Good: "Use when tests have race conditions or pass/fail inconsistently - replaces arbitrary timeouts with condition polling for reliable async tests"
Good pattern:
// Use condition-based waiting for reliable async tests
await waitFor(() => element.textContent === "loaded");
await waitFor(() => user.isAuthenticated === true);
await waitFor(() => data.length > 0);
Then in prose: "Avoid arbitrary timeouts like setTimeout() which make tests brittle and slow."
Focus on goals, not process: Describe outcomes and constraints. Let the LLM figure out how to achieve them.
Good: "Ensure each test has a clear failure mode that identifies what's wrong. Tests should verify behavior, not implementation details."

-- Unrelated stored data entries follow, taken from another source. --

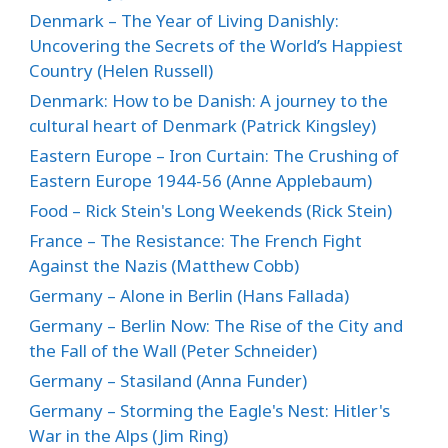
Denmark – The Year of Living Danishly:
Uncovering the Secrets of the World’s Happiest
Country (Helen Russell)
Denmark: How to be Danish: A journey to the
cultural heart of Denmark (Patrick Kingsley)
Eastern Europe – Iron Curtain: The Crushing of
Eastern Europe 1944-56 (Anne Applebaum)
Food – Rick Stein's Long Weekends (Rick Stein)
France – The Resistance: The French Fight
Against the Nazis (Matthew Cobb)
Germany – Alone in Berlin (Hans Fallada)
Germany – Berlin Now: The Rise of the City and
the Fall of the Wall (Peter Schneider)
Germany – Stasiland (Anna Funder)
Germany – Storming the Eagle's Nest: Hitler's
War in the Alps (Jim Ring)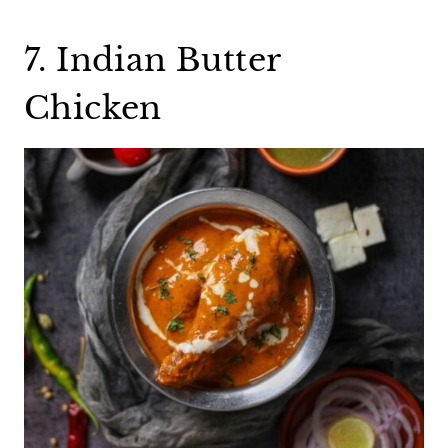
7. Indian Butter
Chicken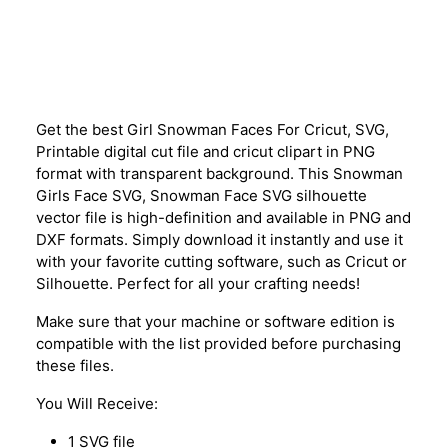
Description
Get the best Girl Snowman Faces For Cricut, SVG,
Printable digital cut file and cricut clipart in PNG
format with transparent background. This Snowman
Girls Face SVG, Snowman Face SVG silhouette
vector file is high-definition and available in PNG and
DXF formats. Simply download it instantly and use it
with your favorite cutting software, such as Cricut or
Silhouette. Perfect for all your crafting needs!
Make sure that your machine or software edition is
compatible with the list provided before purchasing
these files.
You Will Receive:
1 SVG file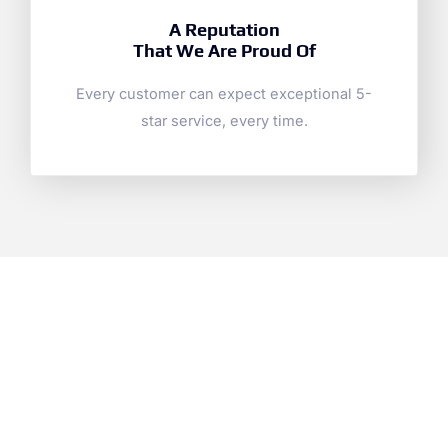
A Reputation
That We Are Proud Of
Every customer can expect exceptional 5-
star service, every time.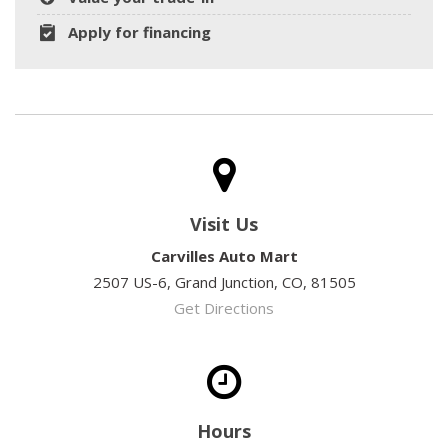
Apply for financing
Visit Us
Carvilles Auto Mart
2507 US-6, Grand Junction, CO, 81505
Get Directions
Hours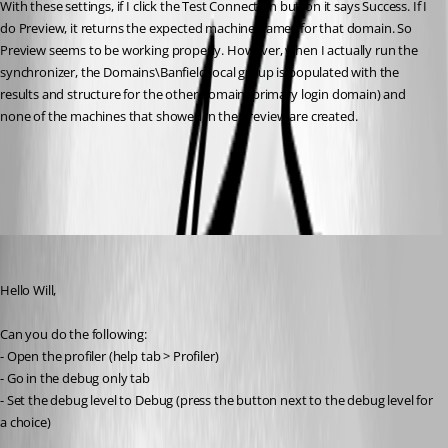
With these settings, if I click the Test Connection button it says Success. If I 
do Preview, it returns the expected machine names for that domain. So 
Preview seems to be working properly. However, when I actually run the 
synchronizer, the Domains\Banfield.local group is populated with the 
results and structure for the other domain (primary login domain) and 
none of the machines that showed in the Preview are created.
All Comments (9)
Oldest first
Hubert Mireault
Published 10 years ago
Hello Will,
Can you do the following:
- Open the profiler (help tab > Profiler)
- Go in the debug only tab
- Set the debug level to Debug (press the button next to the debug level for 
a choice)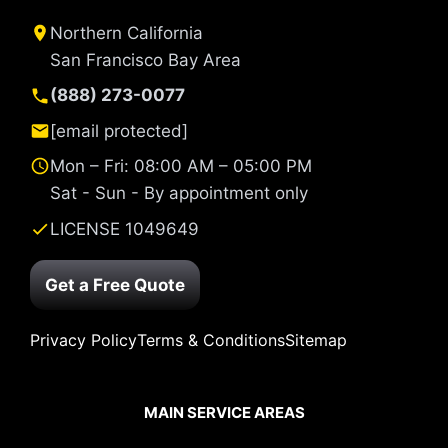
Northern California
San Francisco Bay Area
(888) 273-0077
[email protected]
Mon – Fri: 08:00 AM – 05:00 PM
Sat - Sun - By appointment only
LICENSE 1049649
Get a Free Quote
Privacy Policy
Terms & Conditions
Sitemap
MAIN SERVICE AREAS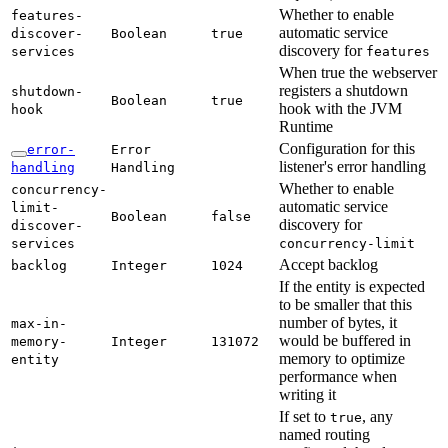
Whether to enable
features-
automatic service
discover-
Boolean
true
discovery for
services
features
When true the webserver
registers a shutdown
shutdown-
Boolean
true
hook with the JVM
hook
Runtime
Configuration for this
error-
Error
listener's error handling
handling
Handling
Whether to enable
concurrency-
automatic service
limit-
Boolean
false
discovery for
discover-
services
concurrency-
limit
Accept backlog
backlog
Integer
1024
If the entity is expected
to be smaller that this
number of bytes, it
max-
in-
would be buffered in
memory-
Integer
131072
memory to optimize
entity
performance when
writing it
If set to
, any
true
named routing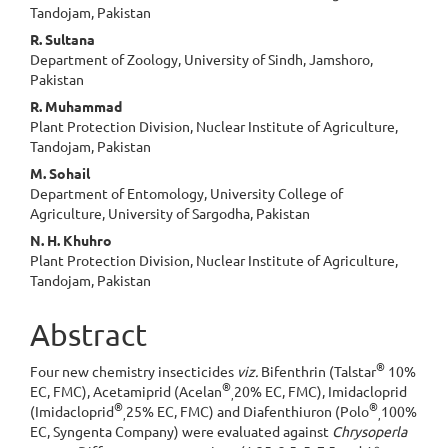
Article
Tandojam, Pakistan
Content
R. Sultana
Department of Zoology, University of Sindh, Jamshoro,
Pakistan
R. Muhammad
Plant Protection Division, Nuclear Institute of Agriculture,
Tandojam, Pakistan
M. Sohail
Department of Entomology, University College of
Agriculture, University of Sargodha, Pakistan
N. H. Khuhro
Plant Protection Division, Nuclear Institute of Agriculture,
Tandojam, Pakistan
Abstract
®
Four new chemistry insecticides
viz.
Bifenthrin (Talstar
10%
®
EC, FMC), Acetamiprid (Acelan
20% EC, FMC), Imidacloprid
,
®
®
(Imidacloprid
25% EC, FMC) and Diafenthiuron (Polo
100%
,
,
EC, Syngenta Company) were evaluated against
Chrysoperla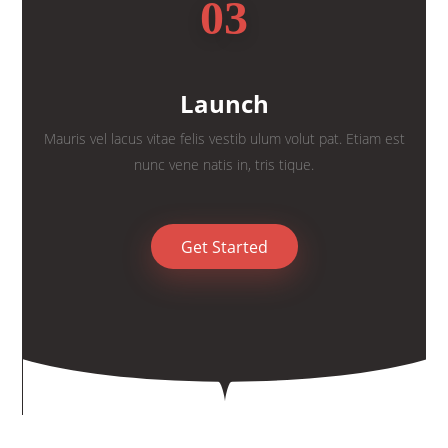
03
Launch
Mauris vel lacus vitae felis vestib ulum volut pat. Etiam est
nunc vene natis in, tris tique.
Get Started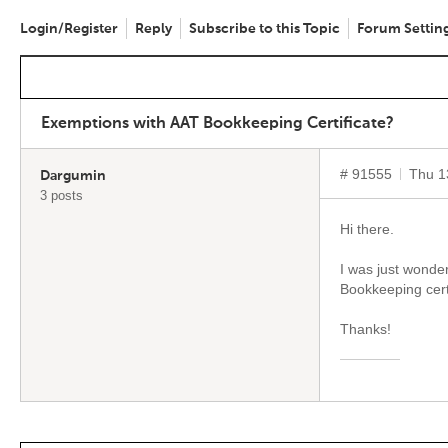
Login/Register
Reply
Subscribe to this Topic
Forum Settin
Exemptions with AAT Bookkeeping Certificate?
# 91555
Thu 1
Dargumin
3 posts
Hi there.
I was just wonde
Bookkeeping cert
Thanks!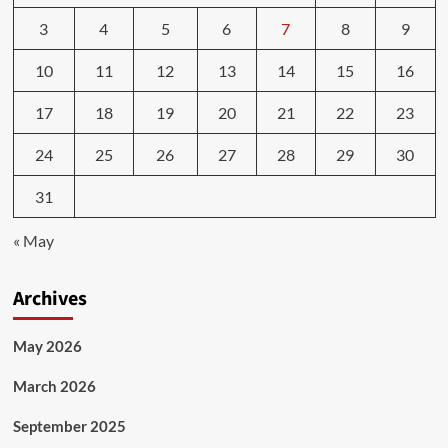
3
4
5
6
7
8
9
10
11
12
13
14
15
16
17
18
19
20
21
22
23
24
25
26
27
28
29
30
31
« May
Archives
May 2026
March 2026
September 2025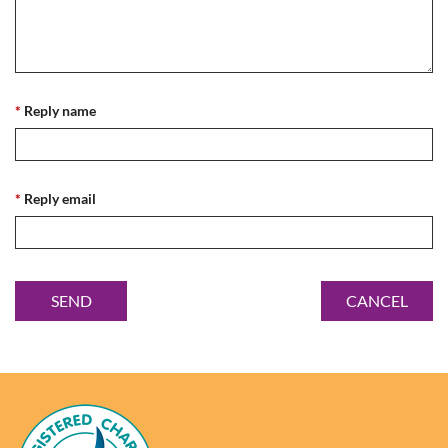
*
Reply name
*
Reply email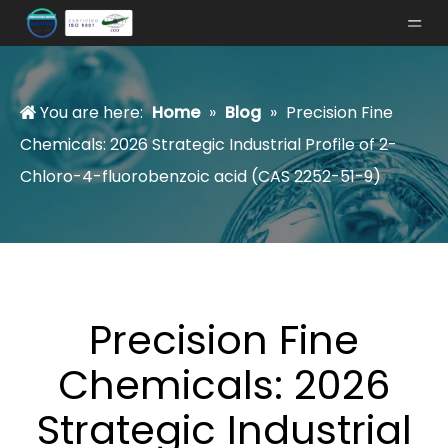
You are here:
Home
»
Blog
»
Precision Fine
Chemicals: 2026 Strategic Industrial Profile of 2-
Chloro-4-fluorobenzoic acid (CAS 2252-51-9)
Precision Fine
Chemicals: 2026
Strategic Industrial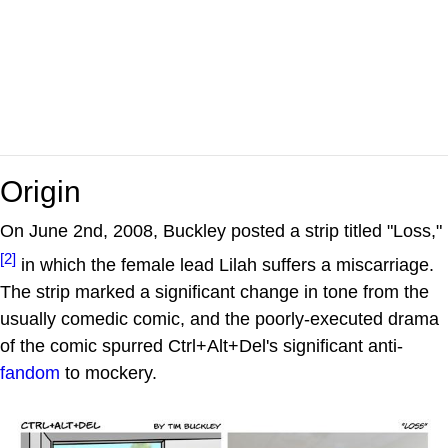
Origin
On June 2nd, 2008, Buckley posted a strip titled "Loss,"
[2]
in which the female lead Lilah suffers a miscarriage.
The strip marked a significant change in tone from the
usually comedic comic, and the poorly-executed drama
of the comic spurred Ctrl+Alt+Del's significant anti-
fandom
to mockery.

Positive framing: Frame as "do this" not "avoid that." Focus on what success looks like.
Good: "Write minimal code to pass the test. Add features only when tests require them."
Trust intelligence: Assume the LLM can handle edge cases and variations. Specify boundaries, not decision trees.
Good: "Check if files exist before copying. If they differ, show changes and ask the user what to do."
With supporting files (when needed):
skill-name/
SKILL.md # Overview + patterns
reference.md # Heavy API docs (100+ lines)
tool-example.ts # Reusable code to adapt
Only separate files for heavy reference material (comprehensive API docs) or reusable tools (actual code to copy/adapt).
Keep inline: Principles and concepts, code patterns under 50 lines, everything else.
Put searchable terms in the description and throughout the content.
Content:
- Goals and outcomes, not rigid procedures
- Positive framing (show what to do)
- Trust LLM intelligence (avoid over-prescription)
- Keywords for search throughout
- Common pitfalls addressed
Organization:
- Self-contained in SKILL.md when possible
- Supporting files only when truly needed
- Under 500 words unless it's reference material
Showing anti-patterns: Demonstrating "wrong" code teaches that pattern. Describe alternatives in prose instead.
Vague triggers: "Use when debugging" is too broad. "Use when encountering test failures with unclear root causes" is specific.
First person: Skills inject into system prompts. Write "Use when..." not "I can help when..."
Missing keywords: Future Claude searches for skills by symptoms and errors. Include the terms someone would actually search for.